At the risk of doing a disservice to readers by mentioning too a big subject which is nevertheless pivotal here, the cost bases of US banks are not only completely crazypants, but the US banks are no different than retail banks the world over — they have little (or no) understanding of customer profitability. This means that the banks’ offers and pricing strategies to retail customers end up extorting fees for services which should be relatively inexpensive to provide — such as debit cards — because customers like the features these products bring and are willing to pay for them. So the banks charge what the market will stand. Conversely, products which have higher costs, especially where they entail credit risk such as credit cards are, if anything, under-priced for typical customer usage patterns. The banks rely on, for a small proportion of customers, snaring a credit card borrower who gets into difficulties with penalty interest rates and more junk fees. These unlucky customers end up subsidising the bulk of credit card holders and also pushing up the overall credit card product costs for both cardholders and merchants.
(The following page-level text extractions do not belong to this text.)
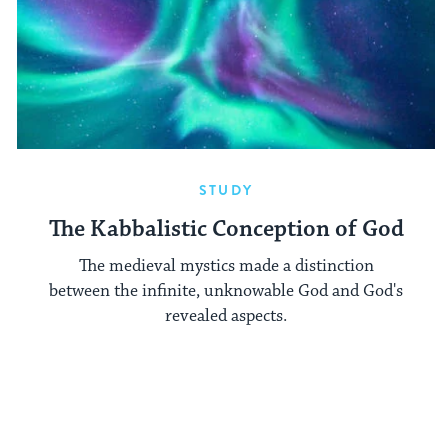
STUDY
The Kabbalistic Conception of God
The medieval mystics made a distinction
between the infinite, unknowable God and God's
revealed aspects.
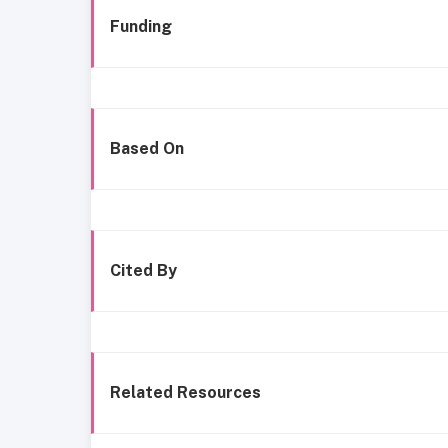
Funding
Based On
Cited By
Related Resources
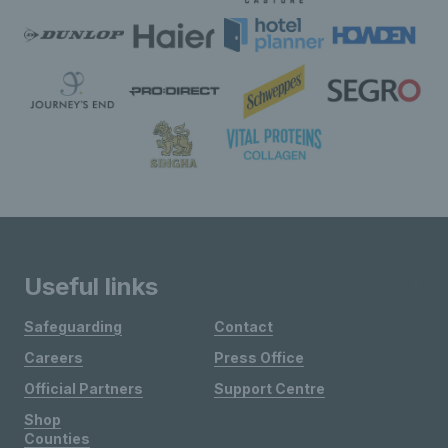
Useful links
Safeguarding
Contact
Careers
Press Office
Official Partners
Support Centre
Shop
Counties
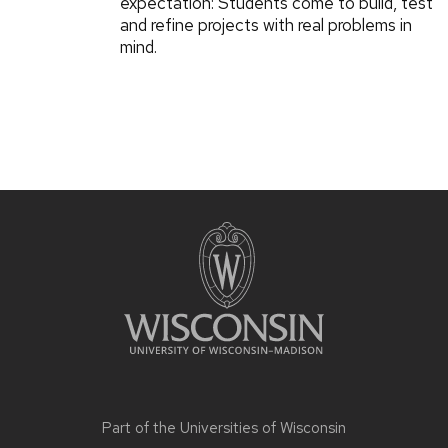
expectation: Students come to build, test
and refine projects with real problems in
mind.
Part of the
Universities of Wisconsin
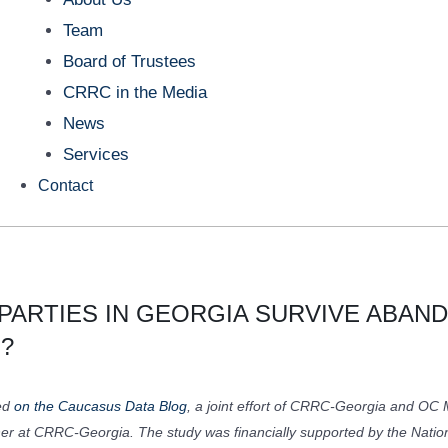
Team
Board of Trustees
CRRC in the Media
News
Services
Contact
 PARTIES IN GEORGIA SURVIVE ABA
?
red
on the Caucasus Data Blog
, a joint effort of CRRC-Georgia and OC M
her at CRRC-Georgia. The study was financially supported by the Nati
This is a big but important topic, one which I will return to in a future post.
But the cost consequences of it are real and these costs, which are passed onto credit or debit card holders and merchants alike, are an obvious disincentive to use services like Amazon where a credit or debit card is mandatory or else alternative means of managing your account require a lot of forward planning. And the cost of providing your own access to a credit or debit card — especially if you have to fall back on pre-paid cards because you’re not eligible for a bank account — undermines the lower pricing which Amazon say they offer.
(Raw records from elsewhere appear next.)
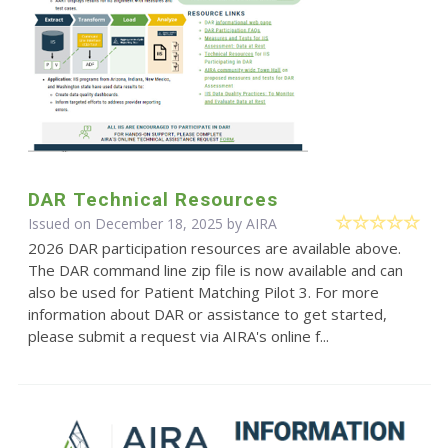
DAR Technical Resources
Issued on December 18, 2025 by
AIRA
2026 DAR participation resources are available above.
The DAR command line zip file is now available and can
also be used for Patient Matching Pilot 3. For more
information about DAR or assistance to get started,
please submit a request via AIRA's online f...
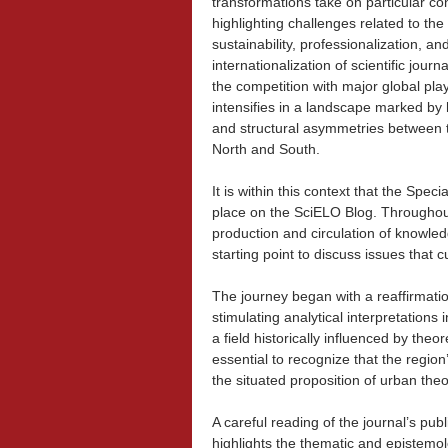
transformations take on particular co
highlighting challenges related to the
sustainability, professionalization, an
internationalization of scientific journa
the competition with major global pla
intensifies in a landscape marked by h
and structural asymmetries between 
North and South.
It is within this context that the Spe
place on the SciELO Blog. Throughout
production and circulation of knowled
starting point to discuss issues that 
The journey began with a reaffirmati
stimulating analytical interpretations 
a field historically influenced by the
essential to recognize that the region
the situated proposition of urban theo
A careful reading of the journal’s publ
highlights the thematic and epistemolo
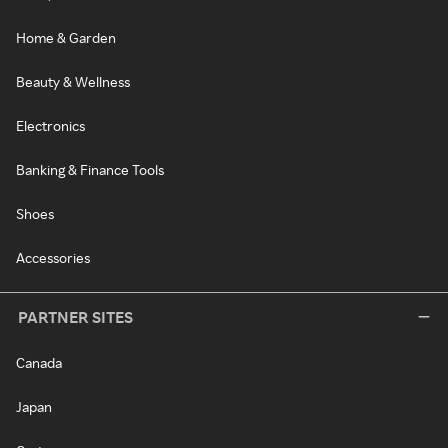
Home & Garden
Beauty & Wellness
Electronics
Banking & Finance Tools
Shoes
Accessories
PARTNER SITES
Canada
Japan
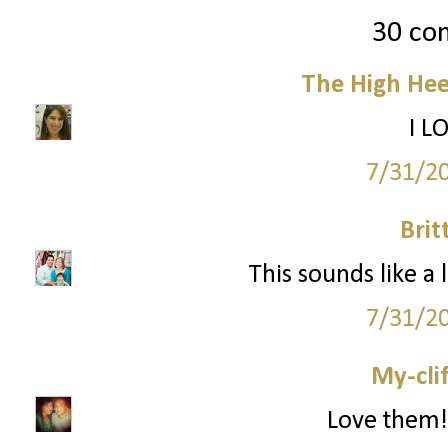
30 co
The High Hee
I L
7/31/2
Brit
This sounds like a 
7/31/2
My-cli
Love them!!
I’m not sure if Jeff Bezos has much of a sense of irony, but even he would have to laugh if his warehouse employees could not order goods on Amazon because they didn’t earn enough to qualify for a credit or debit card. Amazon can’t be certain whether or not the clever wheeze of collaborating with conventional retailers to act as cash handling operations for this group of credit or debit card-less customers is sufficient to overcome an inherent regulatory failure in promoting financial inclusion.
The snags are obvious — if you have to go to a real, physical store to charge up your Amazon account, you might as well shop at either the store you’ve just had to visit or another store you could have gone to instead. And paying Amazon in advance with the inevitable consequence of having a credit balance sitting on your Amazon account does your personal financial management no good at all. If you are poor and living from pay check to pay check, you simply cannot afford to have money sat in your Amazon account when you might need it not for luxuries which you might buy from Amazon but to pay the rent that month.
Amazon — of all companies — must realise that it cannot expect the banks to subsidise unprofitable customers. But customers who cannot access even basic financial services like credit and debit cards because they are too poor to use these products in a way which makes them profitable are precisely what Amazon’s business model is creating.